Problem details — If a line in the material below has the string "Table", copy it out.

Input data —
***
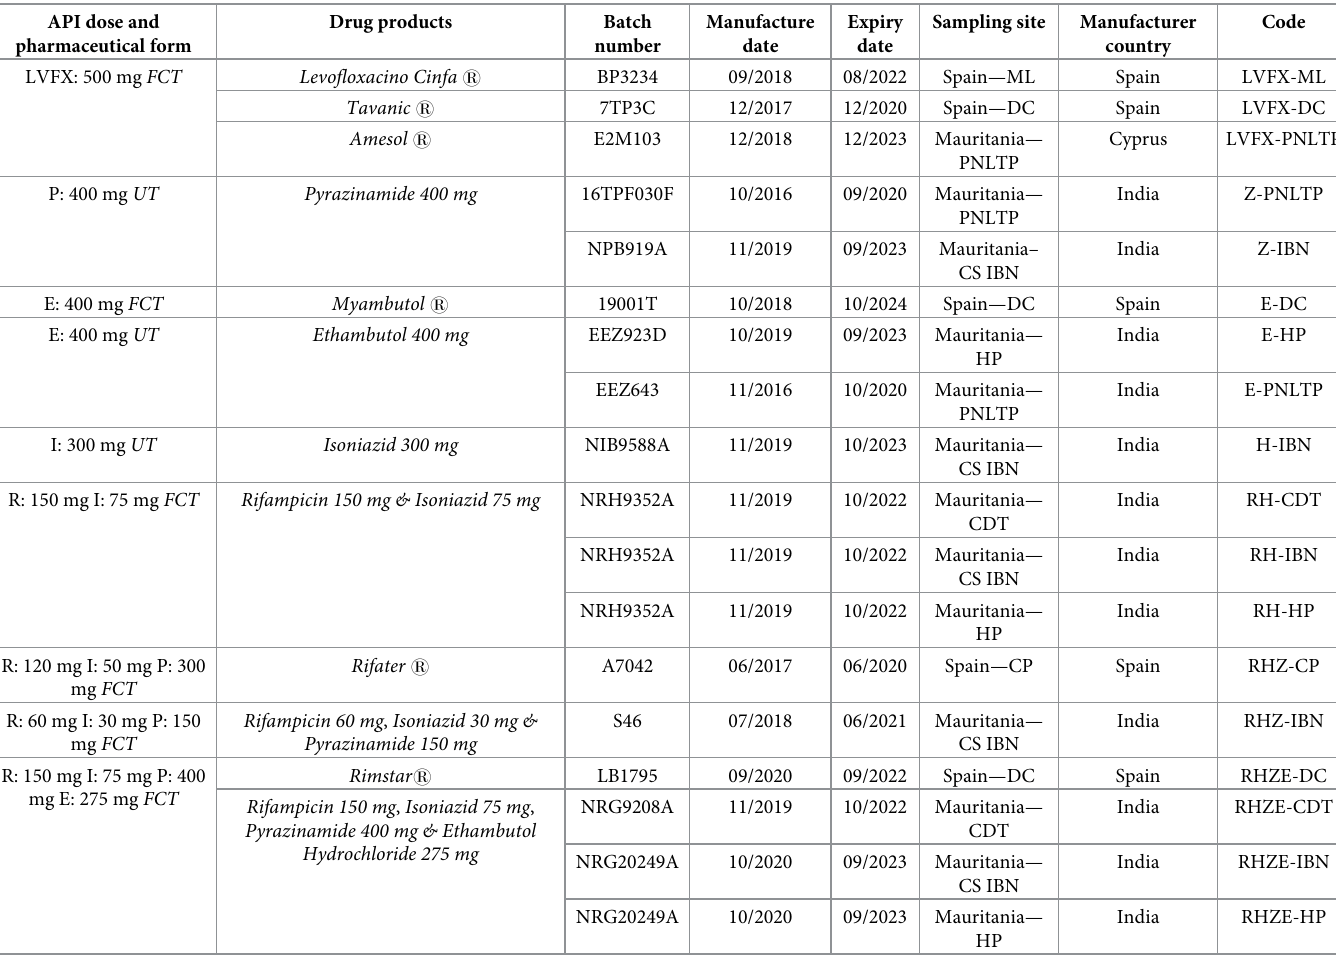
Table 3. List of antituberculosis drug products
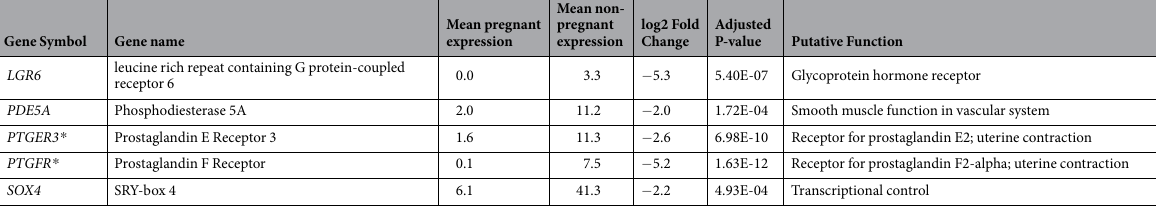
Table 6. Significantly down-regulated genes during pregnancy putatively involved in tissue remodelling, immune function, and transport. The table displays HUGO Gene Symbol of the best BLAST hit, log2 ratios, and FDR‐adjusted p‐values, along with mean expression values per stage. Mean expression values are normalized transcripts per million (TPM). Only genes with adjusted P-values < 0.001 are shown. * indicates top 100 differentially expressed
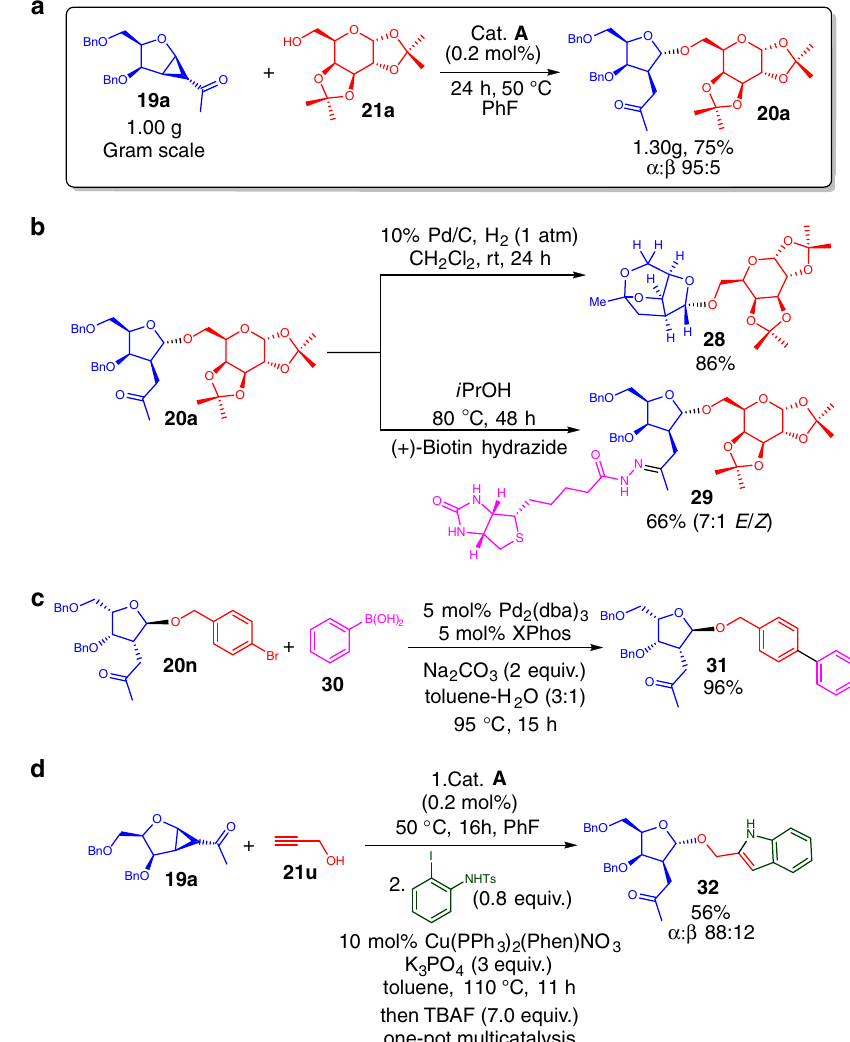
Fig. 3 Further derivatizations. a Gram scale reaction. b Hemiketalization/ketalization cascade and biotinylated hydrazone formation. c Suzuki coupling to access 31 . d One-pot multicatalytic strain-release glycosylation/[3 + 2]-cycloaddition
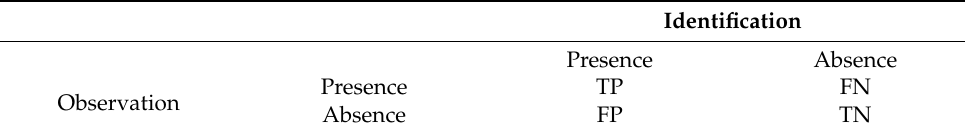
Table 3. Definitions of CG lightning identification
***
Solution to this task —
Table 3. List of antituberculosis drug products
Table 6. Significantly down-regulated genes during pregnancy putatively involved in tissue remodelling, immune function, and transport. The table displays HUGO Gene Symbol of the best BLAST hit, log2 ratios, and FDR‐adjusted p‐values, along with mean expression values per stage. Mean expression values are normalized transcripts per million (TPM). Only genes with adjusted P-values < 0.001 are shown. * indicates top 100 differentially expressed
Table 3. Definitions of CG lightning identification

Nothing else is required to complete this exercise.